The Insider

No, Trump has not placed Europe in mortal danger

With the right commitment to defence, the continent can face Putin without the US

December 10, 2025
Volodymyr Zelensky, Keir Starmer, Emmanuel Macron and Friedrich Merz outside 10 Downing Street. Image: Abaca Press/Alamy
Volodymyr Zelensky, Keir Starmer, Emmanuel Macron and Friedrich Merz outside 10 Downing Street. Image: Abaca Press/Alamy

Keep calm and carry on supporting Zelensky. Stay firmly resistant to Trump’s pro-Putin diplomacy. Step up military aid to help Ukraine hold its own on the battlefield. Ensure that security guarantees are robust enough that Russia can’t mount a renewed military attack on the 80 per cent of Ukraine that remains unoccupied after a ceasefire. And, as a matter of urgency, help ensure the EU seals the deal on allocating around €200bn of seized Russian state assets—or getting a loan backed by these assets—to help fund Ukraine’s military and reconstruction costs.

These are the vital European responses required to counter Washington’s latest attempt at encouraging Ukraine to surrender to Putin, together with the anti-European potshots contained in the new US National Security Strategy published last week. Fortunately, this appears to be precisely the policy of Starmer, Merz and Macron, Europe’s security troika. Regardless of how transatlantic relations ultimately pan out, there is no need to panic. 

Europe also needs to increase substantially its defence capabilities, independent of the US. This has already been agreed in principle by Europe’s some 30 Nato members—it was the conclusion of the Nato summit in the Hague this June. What’s needed now is resolute follow-through.

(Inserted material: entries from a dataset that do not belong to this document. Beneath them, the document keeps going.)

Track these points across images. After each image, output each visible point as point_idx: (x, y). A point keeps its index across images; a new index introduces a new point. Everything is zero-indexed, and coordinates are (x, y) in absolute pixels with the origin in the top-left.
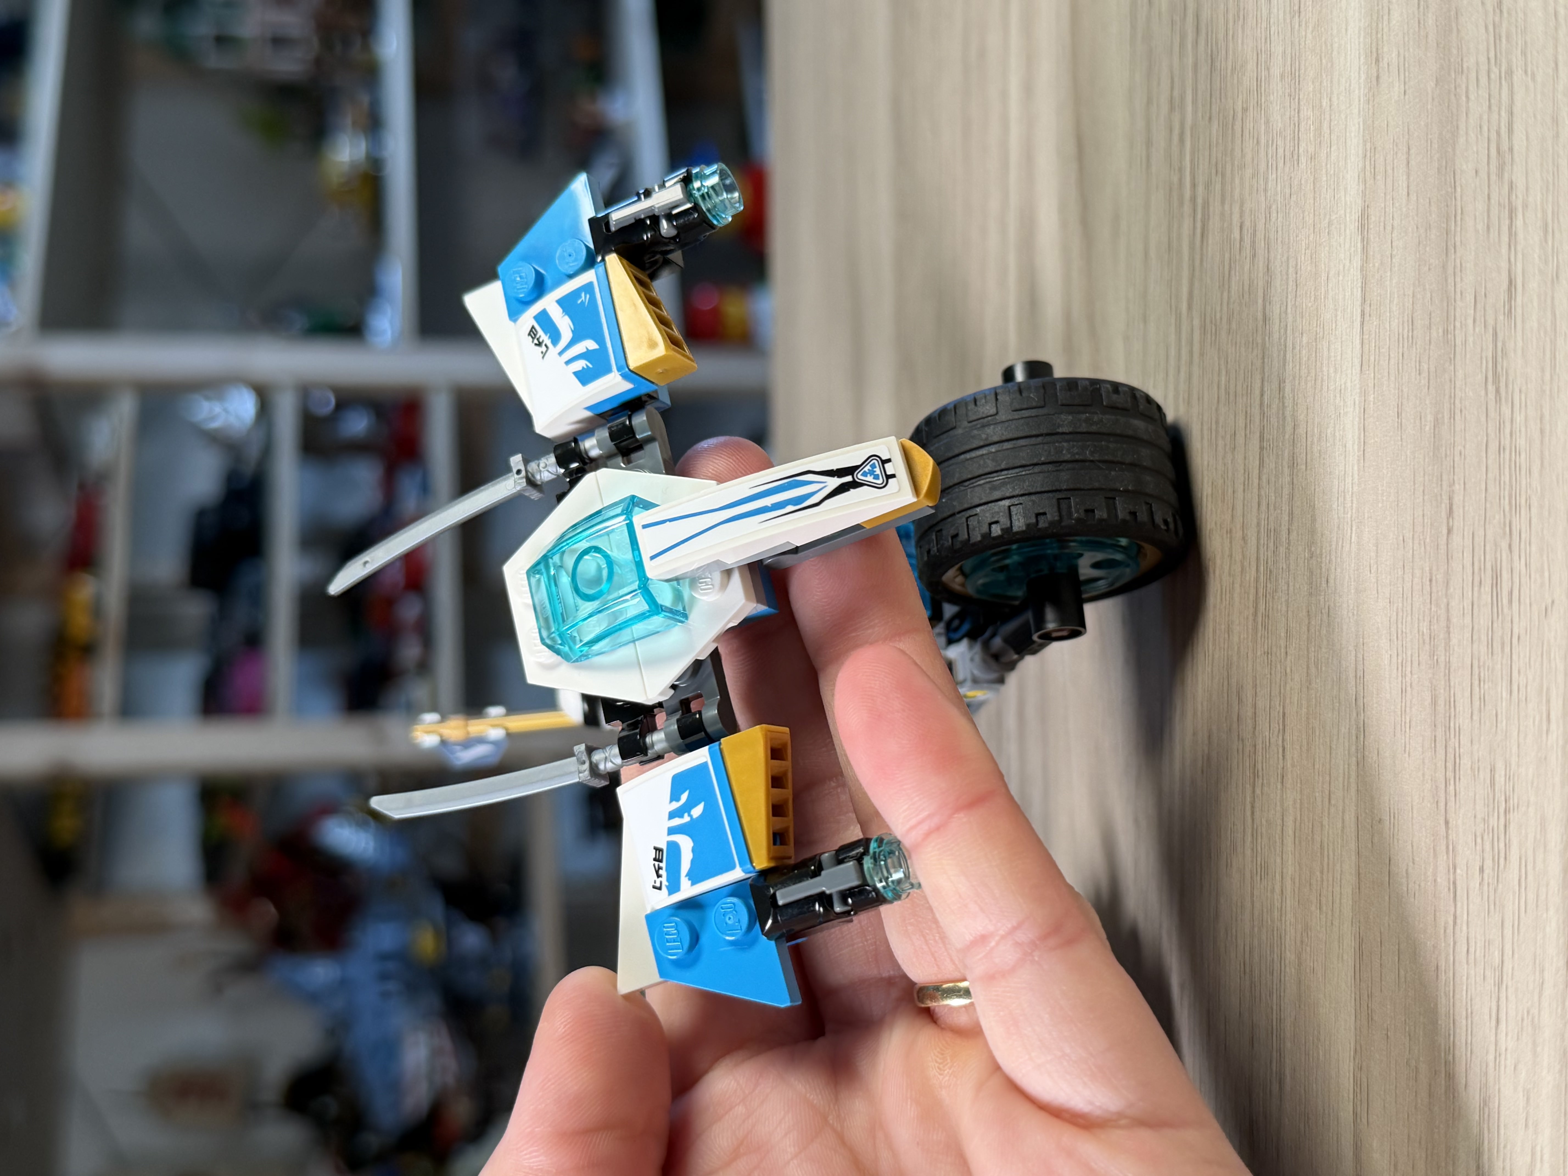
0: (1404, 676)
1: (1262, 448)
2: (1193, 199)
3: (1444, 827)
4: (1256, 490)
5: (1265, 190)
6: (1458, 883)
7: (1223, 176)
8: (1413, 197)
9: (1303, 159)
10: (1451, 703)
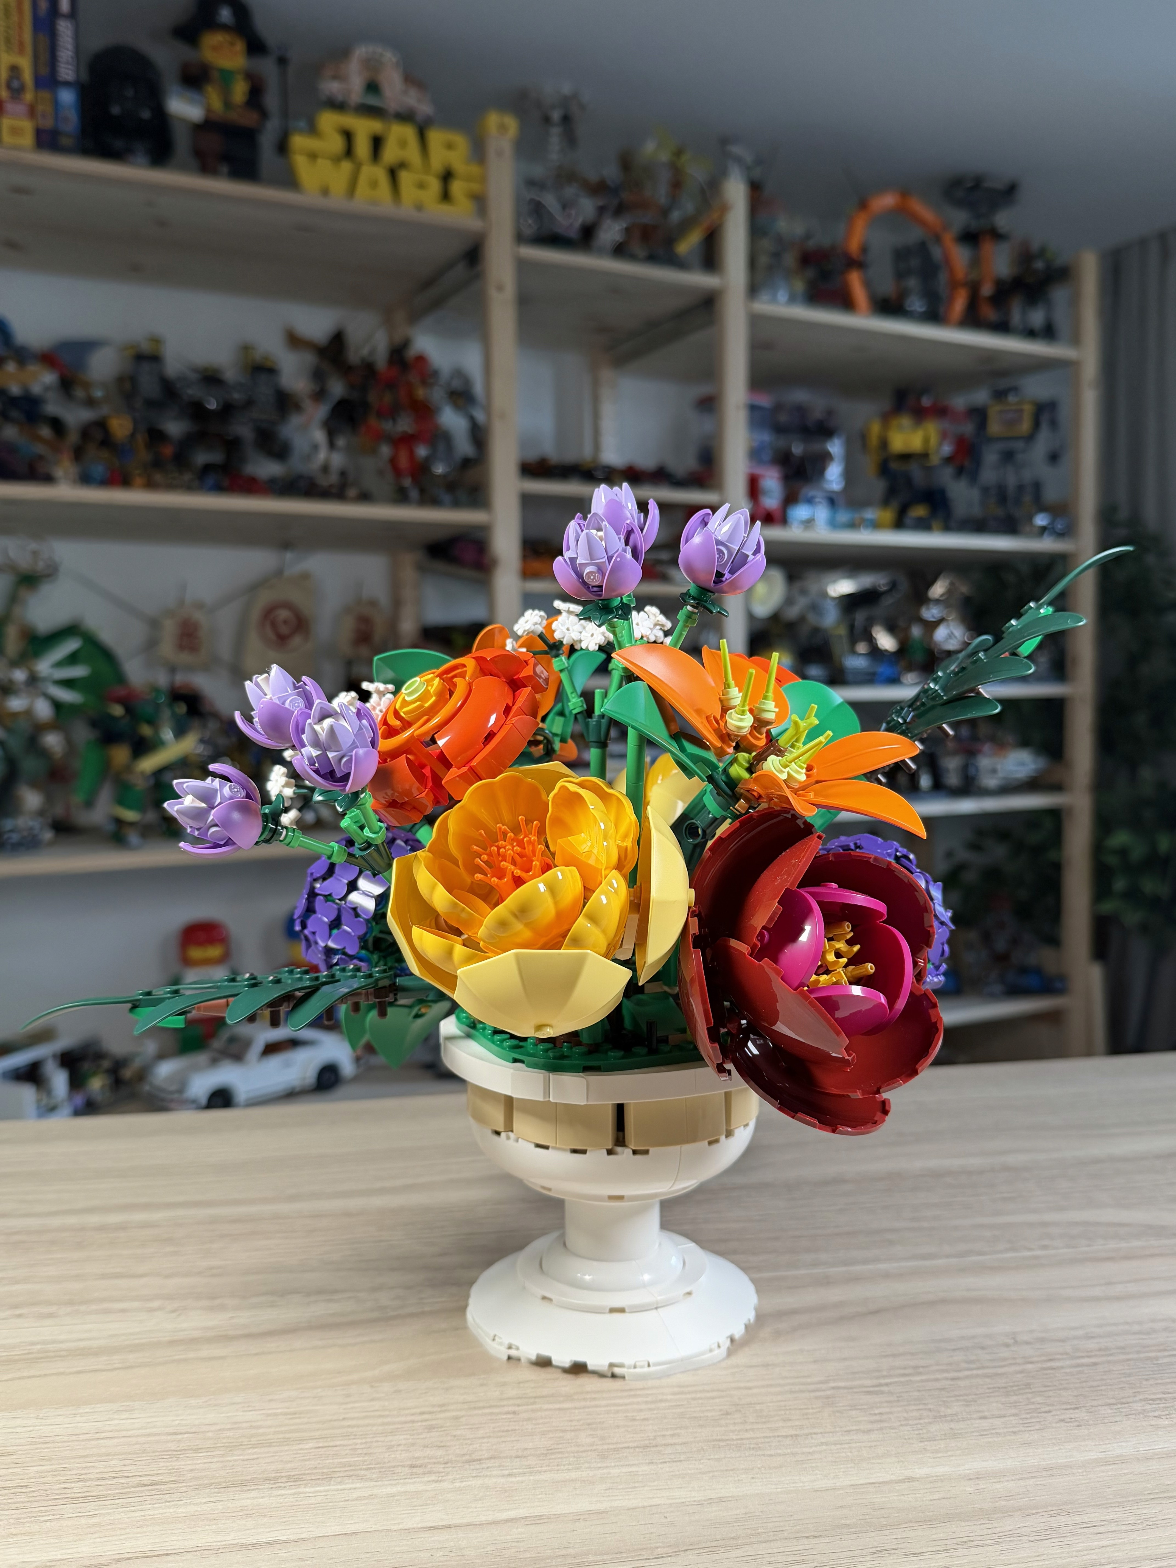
0: (735, 1522)
1: (791, 1436)
2: (880, 1385)
3: (684, 1549)
4: (771, 1435)
5: (902, 1425)
6: (664, 1559)
7: (898, 1401)
8: (931, 1503)
9: (922, 1444)
10: (737, 1547)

For us liberal Europeans, it is obviously unpleasant and distracting to be the subject of constant insults and taunts from Trump, Vance and their associates. But provided we plough sufficient resources into Ukraine’s defence and reconstruction, and steadily backfill the US contribution to Nato, this is a case where “there is nothing to fear but fear itself”, to apply Franklin D Roosevelt’s great maxim. 

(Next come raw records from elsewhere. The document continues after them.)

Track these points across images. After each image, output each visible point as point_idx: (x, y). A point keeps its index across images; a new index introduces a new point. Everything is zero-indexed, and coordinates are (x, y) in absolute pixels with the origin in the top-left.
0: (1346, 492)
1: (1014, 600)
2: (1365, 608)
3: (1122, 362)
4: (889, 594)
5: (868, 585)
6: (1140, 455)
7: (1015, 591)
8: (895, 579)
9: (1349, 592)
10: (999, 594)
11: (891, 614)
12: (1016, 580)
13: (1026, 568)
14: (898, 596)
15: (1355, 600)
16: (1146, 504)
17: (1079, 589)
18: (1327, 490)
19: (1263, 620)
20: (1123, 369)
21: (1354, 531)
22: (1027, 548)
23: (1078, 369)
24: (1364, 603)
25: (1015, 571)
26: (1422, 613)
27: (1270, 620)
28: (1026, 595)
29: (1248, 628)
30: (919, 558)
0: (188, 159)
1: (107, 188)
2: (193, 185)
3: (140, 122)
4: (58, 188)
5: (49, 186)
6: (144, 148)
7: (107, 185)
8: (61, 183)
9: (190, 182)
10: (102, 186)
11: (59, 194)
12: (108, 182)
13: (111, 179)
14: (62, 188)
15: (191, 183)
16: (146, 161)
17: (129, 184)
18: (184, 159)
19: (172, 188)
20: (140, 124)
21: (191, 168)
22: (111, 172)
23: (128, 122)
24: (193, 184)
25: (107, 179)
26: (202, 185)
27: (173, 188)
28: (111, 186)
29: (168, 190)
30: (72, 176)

Why am I not joining the alarmism about “Europe in danger” that has become so fashionable across the liberal media? First, because the threat level does not justify it. The economic and military imbalance between Russia and “European Nato” is so great, and in our favour, that there is no serious threat of a wider Russian invasion even if the US withdraws entirely. Unless, that is, we fail to deliver on increased defence spending and preparedness.

The situation is entirely different from the immediate postwar decades when the Soviet Union controlled central and eastern Europe and was far stronger than today, while most of southern Europe, including Spain and Portugal, was in the grip of capricious dictatorships. Provided today’s Europe acts its size, it can easily contain Putin.

Furthermore, in Nato and the EU, Europe has perfectly viable supra-national defence and economic institutions 70 years in the making. The key reform required is for Nato’s European members to be capable of acting collectively, and implementing its Article 5 mutual defence guarantee, without the US. In this respect the reported US threat to cease providing a senior general as Nato’s Supreme Allied Commander Europe is actually a welcome step. It would underline the credibility of “European Nato” if this key post were held by a senior military leader from the UK, France or Germany. 

Even the wholesale withdrawal of US forces from Europe, were it to happen (and Trump hasn’t yet made any move to do so), could easily be made up for by European replacements. Since the end of the Cold War, the US has reduced its forces in Europe to around 80,000 military personnel. Free Ukraine, with a population of 30m, has some 900,000 in its wartime military forces; it ought not to be hard for the 500m people of free Europe to provide a few hundred thousand more military personnel to replace and enhance the protection currently provided by the US. Crucially also, with two nuclear powers (Britain and France) among Europe’s Nato members, the continent can withstand nuclear blackmail even without the US.

The real danger is that Europe is corroded from within by Trumpist populist parties who undermine Nato and the EU, and go soft on Russia when in power. However, populism in Europe doesn’t necessarily translate into pro-Putinism when in power. Meloni of Italy and Nawrocki of Poland are reliably pro-Nato and pro-EU. Bardella, in France, is shaping up to follow on the same path if he wins the presidency in 2027. Even Orbán, for all his pro-Trump grandstanding, has made no move to withdraw the small European state of Hungary from the EU or Nato. Orbán may want to pose with Putin, but he doesn’t want to be impoverished or conquered by him.